Elle eut un haut-le-corps et ses lèvres se pincèrent. Il comprit qu’il venait de l’offenser, mais le temps n’était plus, entre eux, aux délicatesses.
— Vous avez fait ça ? dit-elle. Et sans m’en avertir ?
— Je voulais d’abord étudier les possibilités, voir à qui je pouvais vous confier... Lorna, ne faites pas cette figure ! Votre séjour ici ne peut s’éterniser. Vous êtes guérie et nous sommes, cette fois, vraiment au bord de la guerre : le premier coup de canon peut être tiré d’un jour à l’autre. Il faut que vous partiez !
— Est-ce que votre hâte n’est pas un peu trop discourtoise ? Après ce qui s’est passé entre nous...
— Il ne s’est rien passé, sinon un moment de folie que nous devons oublier. Nous avons failli le payer beaucoup trop cher... Au surplus, nous avons déjà suffisamment débattu de la question.
— Débattu ? Vous en avez décidé, fit-elle en appuyant sur le « vous ». Je n’ai jamais dit que j’étais d’accord...
— Pourquoi ne le seriez-vous pas ? On vous attend de l’autre côté de la Manche. Vous avez là-bas un fiancé, un duc, c’est-à-dire quelqu’un d’assez puissant pour nous créer de graves ennuis et je n’ai aucune envie, une fois les hostilités engagées, de voir revenir dans le port de Saint-Vaast, comme au temps de M. de Tourville, des navires de guerre anglais sabords ouverts et prêts à massacrer des innocents afin de nous obliger à rendre la précieuse fiancée d’un lord !
— Je ne suis pas une princesse royale et tous les ducs ne sont pas forcément bien en cour... Qui vous dit que j’ai envie de rentrer ?
— Moi. Ne me prenez pas pour une brute et ne m’obligez pas à dire des choses désagréables. Vous ne pourriez vous intégrer à cette maison sans y causer beaucoup de perturbations...

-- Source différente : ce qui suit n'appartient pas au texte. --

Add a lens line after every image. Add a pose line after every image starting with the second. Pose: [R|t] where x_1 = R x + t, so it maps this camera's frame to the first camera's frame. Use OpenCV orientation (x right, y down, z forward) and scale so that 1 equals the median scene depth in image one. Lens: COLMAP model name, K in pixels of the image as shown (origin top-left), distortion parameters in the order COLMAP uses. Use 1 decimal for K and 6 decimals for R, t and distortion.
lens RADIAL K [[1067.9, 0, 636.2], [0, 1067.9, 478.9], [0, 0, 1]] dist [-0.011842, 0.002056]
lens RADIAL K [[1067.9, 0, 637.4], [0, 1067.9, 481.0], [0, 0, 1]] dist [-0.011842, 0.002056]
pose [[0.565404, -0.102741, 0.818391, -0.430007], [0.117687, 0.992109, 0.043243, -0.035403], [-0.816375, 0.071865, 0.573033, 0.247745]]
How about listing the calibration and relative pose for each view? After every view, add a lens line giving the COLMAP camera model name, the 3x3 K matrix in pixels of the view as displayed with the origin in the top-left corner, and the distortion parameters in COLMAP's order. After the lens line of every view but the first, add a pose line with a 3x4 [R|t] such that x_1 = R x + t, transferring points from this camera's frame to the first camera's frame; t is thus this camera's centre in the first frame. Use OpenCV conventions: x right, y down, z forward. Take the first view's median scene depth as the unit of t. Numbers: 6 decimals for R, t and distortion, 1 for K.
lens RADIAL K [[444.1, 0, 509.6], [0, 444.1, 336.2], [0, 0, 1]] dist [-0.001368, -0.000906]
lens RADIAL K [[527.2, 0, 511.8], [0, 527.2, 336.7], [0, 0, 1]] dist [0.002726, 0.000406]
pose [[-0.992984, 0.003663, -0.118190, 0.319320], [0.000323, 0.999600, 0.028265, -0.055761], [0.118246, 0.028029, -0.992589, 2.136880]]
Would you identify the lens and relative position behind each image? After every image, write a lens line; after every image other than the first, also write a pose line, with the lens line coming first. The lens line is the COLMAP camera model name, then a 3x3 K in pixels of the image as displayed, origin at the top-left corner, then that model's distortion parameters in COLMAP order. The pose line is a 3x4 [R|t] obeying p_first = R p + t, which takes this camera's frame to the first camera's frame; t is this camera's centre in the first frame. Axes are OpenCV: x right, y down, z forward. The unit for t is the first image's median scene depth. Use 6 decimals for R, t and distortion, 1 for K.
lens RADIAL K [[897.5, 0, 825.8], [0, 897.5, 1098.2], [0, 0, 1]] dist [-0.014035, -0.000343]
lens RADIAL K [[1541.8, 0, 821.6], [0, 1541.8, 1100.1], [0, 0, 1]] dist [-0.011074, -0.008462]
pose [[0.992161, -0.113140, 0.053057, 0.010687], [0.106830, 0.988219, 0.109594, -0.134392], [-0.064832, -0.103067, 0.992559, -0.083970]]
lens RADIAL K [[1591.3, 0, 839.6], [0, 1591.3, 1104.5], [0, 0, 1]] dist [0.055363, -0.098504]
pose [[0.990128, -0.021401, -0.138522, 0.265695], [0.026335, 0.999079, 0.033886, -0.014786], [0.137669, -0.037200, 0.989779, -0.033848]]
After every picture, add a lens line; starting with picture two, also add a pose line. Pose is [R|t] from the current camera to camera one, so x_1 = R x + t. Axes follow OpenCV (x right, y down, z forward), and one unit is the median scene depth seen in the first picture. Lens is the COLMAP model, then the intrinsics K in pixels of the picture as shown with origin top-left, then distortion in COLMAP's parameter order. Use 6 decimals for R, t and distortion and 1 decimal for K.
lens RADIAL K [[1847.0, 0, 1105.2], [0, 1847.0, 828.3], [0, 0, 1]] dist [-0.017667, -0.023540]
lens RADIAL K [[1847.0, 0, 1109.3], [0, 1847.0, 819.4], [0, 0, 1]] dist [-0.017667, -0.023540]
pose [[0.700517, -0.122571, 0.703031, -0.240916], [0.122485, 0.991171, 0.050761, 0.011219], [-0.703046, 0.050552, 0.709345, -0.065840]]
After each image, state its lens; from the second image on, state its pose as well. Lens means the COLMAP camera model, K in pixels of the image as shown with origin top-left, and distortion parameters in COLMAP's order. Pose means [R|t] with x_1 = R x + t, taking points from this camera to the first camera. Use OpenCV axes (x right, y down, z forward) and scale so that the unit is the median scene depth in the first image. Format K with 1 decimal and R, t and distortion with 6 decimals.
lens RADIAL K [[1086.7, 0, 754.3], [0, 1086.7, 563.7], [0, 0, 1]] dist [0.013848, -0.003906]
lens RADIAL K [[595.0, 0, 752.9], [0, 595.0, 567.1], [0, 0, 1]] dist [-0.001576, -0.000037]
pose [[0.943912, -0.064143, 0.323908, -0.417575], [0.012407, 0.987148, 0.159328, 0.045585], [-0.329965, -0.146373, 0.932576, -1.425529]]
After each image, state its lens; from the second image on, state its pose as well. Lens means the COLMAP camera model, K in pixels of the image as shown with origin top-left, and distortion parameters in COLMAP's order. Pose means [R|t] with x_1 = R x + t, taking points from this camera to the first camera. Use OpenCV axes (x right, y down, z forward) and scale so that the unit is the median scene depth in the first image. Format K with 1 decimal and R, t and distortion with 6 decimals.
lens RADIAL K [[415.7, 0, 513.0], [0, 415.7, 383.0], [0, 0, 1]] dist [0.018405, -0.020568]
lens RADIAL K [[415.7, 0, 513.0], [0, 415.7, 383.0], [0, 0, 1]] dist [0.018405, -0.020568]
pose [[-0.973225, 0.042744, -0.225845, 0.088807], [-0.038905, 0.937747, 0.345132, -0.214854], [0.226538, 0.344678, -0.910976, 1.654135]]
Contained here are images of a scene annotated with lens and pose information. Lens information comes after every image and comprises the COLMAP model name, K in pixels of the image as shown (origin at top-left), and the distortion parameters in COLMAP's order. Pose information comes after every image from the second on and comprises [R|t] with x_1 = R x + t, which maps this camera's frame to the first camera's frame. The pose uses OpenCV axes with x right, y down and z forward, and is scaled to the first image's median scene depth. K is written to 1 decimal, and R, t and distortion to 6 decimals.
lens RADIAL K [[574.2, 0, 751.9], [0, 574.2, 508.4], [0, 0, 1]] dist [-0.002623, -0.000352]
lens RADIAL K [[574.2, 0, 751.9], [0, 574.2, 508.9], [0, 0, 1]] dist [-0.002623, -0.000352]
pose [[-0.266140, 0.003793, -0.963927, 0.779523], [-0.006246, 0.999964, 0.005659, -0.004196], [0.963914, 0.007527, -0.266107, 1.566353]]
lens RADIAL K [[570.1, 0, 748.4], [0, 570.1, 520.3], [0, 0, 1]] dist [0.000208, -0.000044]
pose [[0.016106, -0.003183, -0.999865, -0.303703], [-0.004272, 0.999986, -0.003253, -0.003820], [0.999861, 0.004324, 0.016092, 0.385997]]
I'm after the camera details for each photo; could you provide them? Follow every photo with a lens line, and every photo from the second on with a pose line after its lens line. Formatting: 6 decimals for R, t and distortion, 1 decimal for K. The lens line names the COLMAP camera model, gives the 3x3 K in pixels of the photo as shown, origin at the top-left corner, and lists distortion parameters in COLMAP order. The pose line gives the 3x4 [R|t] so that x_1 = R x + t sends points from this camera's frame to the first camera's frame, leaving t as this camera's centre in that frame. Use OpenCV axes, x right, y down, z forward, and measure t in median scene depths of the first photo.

— Parce que vos enfants me détestent ?
— Pas seulement. On n’a jamais beaucoup aimé les Anglais par ici. Si vous vous attardiez, j’en sais qui pourraient vous le faire sentir et je ne suis guère tenté, je vous l’avoue, de passer mon temps sur un pré l’épée ou le pistolet à la main pour venger vos offenses. S’il s’agissait de gens que j’aime bien, ce me serait même fort désagréable... Vous comprenez ?
— Je crois... oui.
— Je n’en attendais pas moins d’une femme de votre intelligence. Voici donc ce que je vous propose : après-demain je vous conduirai avec Kitty à Cherbourg où je dois me rendre de toute façon pour voir le maire, M. Delaville, et je vous remettrai au capitaine Quoniam. C’est un homme courtois et son navire, Le Téméraire, est l’un des plus rapides...
— Vous pourriez me raccompagner vous-même ! Vous possédez des bateaux, n’est-ce pas ? Ce serait... au moins aimable !
— Celui-là m’appartient pour moitié et je sais à qui je vous confie...
— Vous craignez peut-être de ne pouvoir revenir..., d’être retenu prisonnier ?
La cloche annonçant le souper dispensa Guillaume de répondre. Il se dirigea vers la porte où il s’inclina légèrement :
— Essayez de ne pas trop m’en vouloir ! Lorsque le temps aura passé, que la guerre aura pris fin, je serai heureux de renouer avec vous nos liens... de famille...
En redescendant, Guillaume se sentait allégé mais cependant pas encore vraiment délivré. La plénitude du sentiment lui viendrait sans doute quand Le Téméraire s’envolerait vers la haute mer. En attendant, il se promit d’être aussi aimable que possible avec Lorna.
Elle se fit attendre un peu et lorsque Potentin ouvrit devant elle les portes de la salle à manger, Guillaume scruta son visage, craignant, avec un rien de fatuité peut-être, d’y voir des traces de larmes. Il n’en était rien : sereine, souriante, avec même au fond des yeux une petite flamme amusée, Lorna vint prendre sa place à table.